» Task to carry out
Copy the following lines without altering a single character.

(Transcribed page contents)

■ ■ ■ ■

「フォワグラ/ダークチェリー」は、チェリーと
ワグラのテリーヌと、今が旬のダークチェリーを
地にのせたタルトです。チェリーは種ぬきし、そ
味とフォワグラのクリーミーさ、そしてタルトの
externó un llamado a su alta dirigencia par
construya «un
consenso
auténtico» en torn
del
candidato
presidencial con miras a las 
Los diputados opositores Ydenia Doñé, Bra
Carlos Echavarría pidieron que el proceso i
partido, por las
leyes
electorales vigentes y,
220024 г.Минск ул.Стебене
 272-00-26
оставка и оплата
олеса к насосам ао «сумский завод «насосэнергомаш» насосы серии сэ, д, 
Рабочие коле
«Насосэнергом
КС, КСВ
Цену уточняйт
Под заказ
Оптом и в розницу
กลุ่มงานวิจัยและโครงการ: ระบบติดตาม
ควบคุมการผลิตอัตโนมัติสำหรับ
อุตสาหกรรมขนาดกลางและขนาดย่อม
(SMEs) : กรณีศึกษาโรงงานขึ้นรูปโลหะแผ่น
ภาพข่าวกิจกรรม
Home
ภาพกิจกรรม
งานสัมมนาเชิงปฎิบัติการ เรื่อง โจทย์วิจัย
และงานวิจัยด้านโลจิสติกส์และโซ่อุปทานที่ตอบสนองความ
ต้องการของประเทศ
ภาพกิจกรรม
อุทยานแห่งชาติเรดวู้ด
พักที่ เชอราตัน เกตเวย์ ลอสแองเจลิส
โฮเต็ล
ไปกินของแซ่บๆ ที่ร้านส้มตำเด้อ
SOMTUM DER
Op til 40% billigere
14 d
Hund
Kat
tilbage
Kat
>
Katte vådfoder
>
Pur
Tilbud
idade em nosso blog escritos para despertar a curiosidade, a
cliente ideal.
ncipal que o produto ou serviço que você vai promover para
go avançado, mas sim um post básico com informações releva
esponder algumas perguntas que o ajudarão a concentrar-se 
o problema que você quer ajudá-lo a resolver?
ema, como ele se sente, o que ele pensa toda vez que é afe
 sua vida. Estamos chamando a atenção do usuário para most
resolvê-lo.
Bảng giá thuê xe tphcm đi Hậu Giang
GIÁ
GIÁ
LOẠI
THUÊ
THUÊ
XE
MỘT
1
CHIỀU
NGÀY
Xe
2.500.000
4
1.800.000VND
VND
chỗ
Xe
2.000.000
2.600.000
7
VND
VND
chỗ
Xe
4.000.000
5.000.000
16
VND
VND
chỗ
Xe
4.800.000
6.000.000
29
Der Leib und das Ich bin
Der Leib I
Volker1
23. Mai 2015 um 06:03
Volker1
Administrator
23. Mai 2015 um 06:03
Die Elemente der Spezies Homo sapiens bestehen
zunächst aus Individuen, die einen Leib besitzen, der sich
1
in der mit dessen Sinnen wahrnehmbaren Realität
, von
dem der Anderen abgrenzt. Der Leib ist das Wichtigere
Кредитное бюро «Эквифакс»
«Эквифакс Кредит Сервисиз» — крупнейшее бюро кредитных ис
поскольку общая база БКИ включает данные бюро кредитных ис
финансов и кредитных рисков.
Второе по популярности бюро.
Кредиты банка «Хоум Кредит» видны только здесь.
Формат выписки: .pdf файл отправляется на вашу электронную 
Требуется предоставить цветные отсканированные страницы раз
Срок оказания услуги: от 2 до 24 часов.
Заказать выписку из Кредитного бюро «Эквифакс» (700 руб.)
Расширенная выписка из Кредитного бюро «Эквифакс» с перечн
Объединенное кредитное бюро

■ ■ ■ ■

» Your solution
「フォワグラ/ダークチェリー」は、チェリーと
ワグラのテリーヌと、今が旬のダークチェリーを
地にのせたタルトです。チェリーは種ぬきし、そ
味とフォワグラのクリーミーさ、そしてタルトの
externó un llamado a su alta dirigencia par
construya «un
consenso
auténtico» en torn
del
candidato
presidencial con miras a las 
Los diputados opositores Ydenia Doñé, Bra
Carlos Echavarría pidieron que el proceso i
partido, por las
leyes
electorales vigentes y,
220024 г.Минск ул.Стебене
 272-00-26
оставка и оплата
олеса к насосам ао «сумский завод «насосэнергомаш» насосы серии сэ, д, 
Рабочие коле
«Насосэнергом
КС, КСВ
Цену уточняйт
Под заказ
Оптом и в розницу
กลุ่มงานวิจัยและโครงการ: ระบบติดตาม
ควบคุมการผลิตอัตโนมัติสำหรับ
อุตสาหกรรมขนาดกลางและขนาดย่อม
(SMEs) : กรณีศึกษาโรงงานขึ้นรูปโลหะแผ่น
ภาพข่าวกิจกรรม
Home
ภาพกิจกรรม
งานสัมมนาเชิงปฎิบัติการ เรื่อง โจทย์วิจัย
และงานวิจัยด้านโลจิสติกส์และโซ่อุปทานที่ตอบสนองความ
ต้องการของประเทศ
ภาพกิจกรรม
อุทยานแห่งชาติเรดวู้ด
พักที่ เชอราตัน เกตเวย์ ลอสแองเจลิส
โฮเต็ล
ไปกินของแซ่บๆ ที่ร้านส้มตำเด้อ
SOMTUM DER
Op til 40% billigere
14 d
Hund
Kat
tilbage
Kat
>
Katte vådfoder
>
Pur
Tilbud
idade em nosso blog escritos para despertar a curiosidade, a
cliente ideal.
ncipal que o produto ou serviço que você vai promover para
go avançado, mas sim um post básico com informações releva
esponder algumas perguntas que o ajudarão a concentrar-se 
o problema que você quer ajudá-lo a resolver?
ema, como ele se sente, o que ele pensa toda vez que é afe
 sua vida. Estamos chamando a atenção do usuário para most
resolvê-lo.
Bảng giá thuê xe tphcm đi Hậu Giang
GIÁ
GIÁ
LOẠI
THUÊ
THUÊ
XE
MỘT
1
CHIỀU
NGÀY
Xe
2.500.000
4
1.800.000VND
VND
chỗ
Xe
2.000.000
2.600.000
7
VND
VND
chỗ
Xe
4.000.000
5.000.000
16
VND
VND
chỗ
Xe
4.800.000
6.000.000
29
Der Leib und das Ich bin
Der Leib I
Volker1
23. Mai 2015 um 06:03
Volker1
Administrator
23. Mai 2015 um 06:03
Die Elemente der Spezies Homo sapiens bestehen
zunächst aus Individuen, die einen Leib besitzen, der sich
1
in der mit dessen Sinnen wahrnehmbaren Realität
, von
dem der Anderen abgrenzt. Der Leib ist das Wichtigere
Кредитное бюро «Эквифакс»
«Эквифакс Кредит Сервисиз» — крупнейшее бюро кредитных ис
поскольку общая база БКИ включает данные бюро кредитных ис
финансов и кредитных рисков.
Второе по популярности бюро.
Кредиты банка «Хоум Кредит» видны только здесь.
Формат выписки: .pdf файл отправляется на вашу электронную 
Требуется предоставить цветные отсканированные страницы раз
Срок оказания услуги: от 2 до 24 часов.
Заказать выписку из Кредитного бюро «Эквифакс» (700 руб.)
Расширенная выписка из Кредитного бюро «Эквифакс» с перечн
Объединенное кредитное бюро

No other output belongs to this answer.